Il semble peu probable que l’assassinat de Khashoggi secoue le paysage saoudien – notamment en raison du soutien continue témoigné par le Président Trump – en dépit du fait que les Agences de renseignement américaines et un rapporteur spécial de l’ONU aient reconnu le Prince héritier saoudien Mohammed bin Salman responsable en dernier ressort. Néanmoins, l’assassinat brutal qui a touché trois pays (Khashoggi était résident américain) et qui a eu lieu dans un bâtiment censé servir de refuge aux citoyens de son pays a sérieusement entaché la crédibilité du prince héritier à l’échelle mondiale. Il a entraîné une dégradation des relations internationales du royaume du Golfe et a été cité par certaines informations parues dans la presse comme l’une des nombreuses raisons pour lesquelles l’admission à la cote tant attendue de la compagnie nationale pétrolière saoudienne Aramco a eu lieu ce mois-ci sur une bourse locale plutôt qu’internationale.

Les recherches menées par le CPJ ont également fait ressortir les constats suivants:

  • Aucun décès de professionnels des médias n’a été enregistré pour la première fois depuis 2003, lorsque le CPJ a commencé à recenser les assassinats d’employés revêtant une importance vitale dans l’industrie tels que les traducteurs, chauffeurs, entremetteurs, et employés administratifs.
  • Vedat Erdemci, le journaliste turco-kurde tué en Syrie, a été le seul journaliste étranger tué.
  • Deux des journalistes tués étaient des femmes, Lyra McKee au RU et Norma Sarabia Garduza au Mexique.
  • Les responsables militaires ont été les tueurs de journalistes les plus souvent soupçonnés en 2019.
  • La politique a été le sujet d’actualité le plus dangereux, alors que cameraman a été la profession la plus dangereuse.

Le CPJ a commencé à compiler des informations détaillées sur tous les décès de journalistes en 1992. Les membres du personnel du CPJ enquêtent et vérifient de manière indépendante les circonstances derrière chaque décès. Le CPJ considère qu’un cas est lié au travail uniquement lorsque son personnel est raisonnablement certain qu’un(e) journaliste a été tué(e) en représailles directes à son travail ; dans des tirs croisés liés à un combat ; ou lors de l’exécution d’une mission dangereuse comme la couverture d’une manifestation qui tourne à la violence.

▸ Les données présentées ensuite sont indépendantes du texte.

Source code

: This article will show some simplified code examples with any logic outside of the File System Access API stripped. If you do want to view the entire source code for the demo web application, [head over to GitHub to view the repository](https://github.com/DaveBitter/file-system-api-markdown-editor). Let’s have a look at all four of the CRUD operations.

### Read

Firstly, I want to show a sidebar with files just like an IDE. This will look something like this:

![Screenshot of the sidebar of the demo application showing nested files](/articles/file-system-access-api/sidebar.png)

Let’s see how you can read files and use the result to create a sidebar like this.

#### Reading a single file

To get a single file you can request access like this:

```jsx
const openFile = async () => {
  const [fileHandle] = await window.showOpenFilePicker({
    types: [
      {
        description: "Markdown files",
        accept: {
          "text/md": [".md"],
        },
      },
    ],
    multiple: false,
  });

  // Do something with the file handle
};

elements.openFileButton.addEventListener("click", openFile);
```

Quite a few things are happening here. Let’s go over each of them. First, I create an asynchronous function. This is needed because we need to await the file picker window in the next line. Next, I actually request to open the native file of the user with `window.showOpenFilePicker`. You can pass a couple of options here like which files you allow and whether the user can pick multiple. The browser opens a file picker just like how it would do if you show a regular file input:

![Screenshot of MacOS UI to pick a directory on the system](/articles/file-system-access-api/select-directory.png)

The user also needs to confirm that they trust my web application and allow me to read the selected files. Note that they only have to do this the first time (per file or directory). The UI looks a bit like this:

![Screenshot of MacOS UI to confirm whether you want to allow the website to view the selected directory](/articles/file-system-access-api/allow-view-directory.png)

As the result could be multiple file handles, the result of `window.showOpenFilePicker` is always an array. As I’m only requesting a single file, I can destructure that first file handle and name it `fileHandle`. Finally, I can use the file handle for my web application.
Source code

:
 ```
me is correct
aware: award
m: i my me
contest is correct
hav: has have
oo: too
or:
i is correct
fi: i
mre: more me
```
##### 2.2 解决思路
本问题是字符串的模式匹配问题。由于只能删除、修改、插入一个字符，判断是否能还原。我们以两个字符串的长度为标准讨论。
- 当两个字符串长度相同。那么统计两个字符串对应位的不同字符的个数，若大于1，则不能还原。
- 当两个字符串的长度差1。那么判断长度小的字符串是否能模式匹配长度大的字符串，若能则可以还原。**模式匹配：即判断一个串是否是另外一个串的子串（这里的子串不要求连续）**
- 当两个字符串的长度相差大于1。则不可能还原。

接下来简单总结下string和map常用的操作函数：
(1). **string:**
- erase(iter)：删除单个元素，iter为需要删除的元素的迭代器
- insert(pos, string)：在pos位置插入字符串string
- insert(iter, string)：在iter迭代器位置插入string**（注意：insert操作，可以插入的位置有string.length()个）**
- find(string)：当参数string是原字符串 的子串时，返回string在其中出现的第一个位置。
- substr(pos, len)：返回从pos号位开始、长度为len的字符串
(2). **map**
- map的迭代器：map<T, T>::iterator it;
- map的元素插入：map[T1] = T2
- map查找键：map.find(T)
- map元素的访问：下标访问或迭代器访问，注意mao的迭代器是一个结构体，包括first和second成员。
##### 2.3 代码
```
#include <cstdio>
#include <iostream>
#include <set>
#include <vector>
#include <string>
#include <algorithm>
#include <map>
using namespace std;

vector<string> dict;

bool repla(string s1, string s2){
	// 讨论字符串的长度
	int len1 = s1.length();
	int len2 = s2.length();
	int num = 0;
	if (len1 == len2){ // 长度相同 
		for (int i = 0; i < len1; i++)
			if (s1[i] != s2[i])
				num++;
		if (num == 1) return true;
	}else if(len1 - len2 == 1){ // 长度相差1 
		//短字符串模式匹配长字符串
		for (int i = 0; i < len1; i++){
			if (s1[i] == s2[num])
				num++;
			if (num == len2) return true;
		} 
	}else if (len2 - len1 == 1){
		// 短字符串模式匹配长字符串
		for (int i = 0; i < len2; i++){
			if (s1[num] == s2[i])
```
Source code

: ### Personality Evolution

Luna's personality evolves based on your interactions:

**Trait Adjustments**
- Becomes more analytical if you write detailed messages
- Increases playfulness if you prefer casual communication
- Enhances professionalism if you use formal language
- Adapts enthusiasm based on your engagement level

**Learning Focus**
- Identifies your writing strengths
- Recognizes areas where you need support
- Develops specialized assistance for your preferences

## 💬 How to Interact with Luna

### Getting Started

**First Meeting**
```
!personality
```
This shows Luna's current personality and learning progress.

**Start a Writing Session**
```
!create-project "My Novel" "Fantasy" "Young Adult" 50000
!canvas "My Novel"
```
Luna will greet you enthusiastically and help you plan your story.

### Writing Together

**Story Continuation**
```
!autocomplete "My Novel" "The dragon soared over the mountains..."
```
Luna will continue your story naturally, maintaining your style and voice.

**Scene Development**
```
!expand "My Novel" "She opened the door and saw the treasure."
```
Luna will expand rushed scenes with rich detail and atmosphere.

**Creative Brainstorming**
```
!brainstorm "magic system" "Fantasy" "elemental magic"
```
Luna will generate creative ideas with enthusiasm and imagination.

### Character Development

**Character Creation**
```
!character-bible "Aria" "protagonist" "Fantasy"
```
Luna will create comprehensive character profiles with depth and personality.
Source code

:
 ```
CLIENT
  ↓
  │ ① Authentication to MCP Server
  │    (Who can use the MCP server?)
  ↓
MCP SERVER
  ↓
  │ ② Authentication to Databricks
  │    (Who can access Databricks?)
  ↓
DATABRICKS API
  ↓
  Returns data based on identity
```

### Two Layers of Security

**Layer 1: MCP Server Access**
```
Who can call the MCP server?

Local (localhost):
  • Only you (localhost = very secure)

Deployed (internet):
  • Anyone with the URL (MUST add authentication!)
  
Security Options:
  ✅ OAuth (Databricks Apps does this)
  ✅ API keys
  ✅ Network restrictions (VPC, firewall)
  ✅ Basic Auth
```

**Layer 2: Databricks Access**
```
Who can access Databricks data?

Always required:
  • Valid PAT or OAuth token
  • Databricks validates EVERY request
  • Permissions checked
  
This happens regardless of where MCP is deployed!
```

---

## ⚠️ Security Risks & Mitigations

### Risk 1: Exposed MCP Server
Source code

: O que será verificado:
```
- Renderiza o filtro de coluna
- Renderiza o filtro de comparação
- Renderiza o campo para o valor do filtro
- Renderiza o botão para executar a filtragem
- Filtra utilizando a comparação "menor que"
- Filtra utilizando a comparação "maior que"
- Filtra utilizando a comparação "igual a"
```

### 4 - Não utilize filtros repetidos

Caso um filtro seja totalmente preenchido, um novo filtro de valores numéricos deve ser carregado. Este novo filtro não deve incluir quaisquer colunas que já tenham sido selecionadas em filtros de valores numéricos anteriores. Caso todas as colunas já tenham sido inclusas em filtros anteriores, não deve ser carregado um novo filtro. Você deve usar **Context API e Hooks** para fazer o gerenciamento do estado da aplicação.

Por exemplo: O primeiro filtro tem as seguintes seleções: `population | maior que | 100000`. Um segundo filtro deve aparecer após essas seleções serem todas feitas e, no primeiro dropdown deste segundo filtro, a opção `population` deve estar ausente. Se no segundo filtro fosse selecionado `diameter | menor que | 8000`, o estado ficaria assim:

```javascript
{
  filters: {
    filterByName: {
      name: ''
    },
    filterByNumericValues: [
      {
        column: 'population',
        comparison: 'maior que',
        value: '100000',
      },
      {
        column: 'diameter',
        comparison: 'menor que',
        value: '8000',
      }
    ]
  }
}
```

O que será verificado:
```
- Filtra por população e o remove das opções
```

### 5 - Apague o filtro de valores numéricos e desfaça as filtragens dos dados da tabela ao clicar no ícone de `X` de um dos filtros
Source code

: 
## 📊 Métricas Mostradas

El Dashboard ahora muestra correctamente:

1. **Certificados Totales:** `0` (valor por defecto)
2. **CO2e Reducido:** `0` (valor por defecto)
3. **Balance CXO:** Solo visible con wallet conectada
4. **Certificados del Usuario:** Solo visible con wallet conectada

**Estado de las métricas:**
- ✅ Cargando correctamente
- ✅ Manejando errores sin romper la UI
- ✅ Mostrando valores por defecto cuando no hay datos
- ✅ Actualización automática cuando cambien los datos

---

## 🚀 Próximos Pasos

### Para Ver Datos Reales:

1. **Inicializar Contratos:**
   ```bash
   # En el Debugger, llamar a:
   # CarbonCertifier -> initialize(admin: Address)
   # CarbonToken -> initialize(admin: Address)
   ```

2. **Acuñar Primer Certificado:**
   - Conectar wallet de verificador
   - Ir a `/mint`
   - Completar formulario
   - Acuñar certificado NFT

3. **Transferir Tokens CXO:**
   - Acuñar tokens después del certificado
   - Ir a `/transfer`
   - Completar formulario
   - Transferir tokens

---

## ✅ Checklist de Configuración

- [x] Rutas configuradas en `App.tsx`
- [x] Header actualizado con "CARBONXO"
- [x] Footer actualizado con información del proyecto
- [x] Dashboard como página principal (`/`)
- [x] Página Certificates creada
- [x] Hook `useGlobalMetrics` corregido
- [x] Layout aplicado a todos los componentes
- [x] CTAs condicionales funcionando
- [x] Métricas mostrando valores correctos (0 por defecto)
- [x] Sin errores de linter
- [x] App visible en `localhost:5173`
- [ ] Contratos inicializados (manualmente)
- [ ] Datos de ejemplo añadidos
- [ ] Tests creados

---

Si les motifs d’un assassinat ne sont pas clairs, mais qu’il est possible que la mort d’un(e) journaliste soit liée à son travail, le CPJ classe ce cas comme étant « non confirmé » et continue d’enquêter.

La liste du CPJ ne répertorie pas les journalistes morts de maladie ou tués dans des accidents de voiture ou d’avion, sauf si l’accident a été causé par un acte hostile. D’autres organisations de presse utilisant des critères différents avancent des nombres de morts différents.

La base de données des journalistes tués en 2019 du CPJ contient des rapports capsules sur chaque victime et des filtres permettant d’examiner les tendances des données. Le CPJ tient à jour une base de données de tous les journalistes tués depuis 1992 et de ceux qui ont disparu ou sont emprisonnés en raison de leur travail.

Elana Beiser est directrice éditoriale du Comité pour la Protection des Journalistes. Auparavant, elle a travaillé comme rédactrice en chef de Dow Jones Newswires et du Wall Street Journal à New York, Londres, Bruxelles, Singapour et Hong Kong.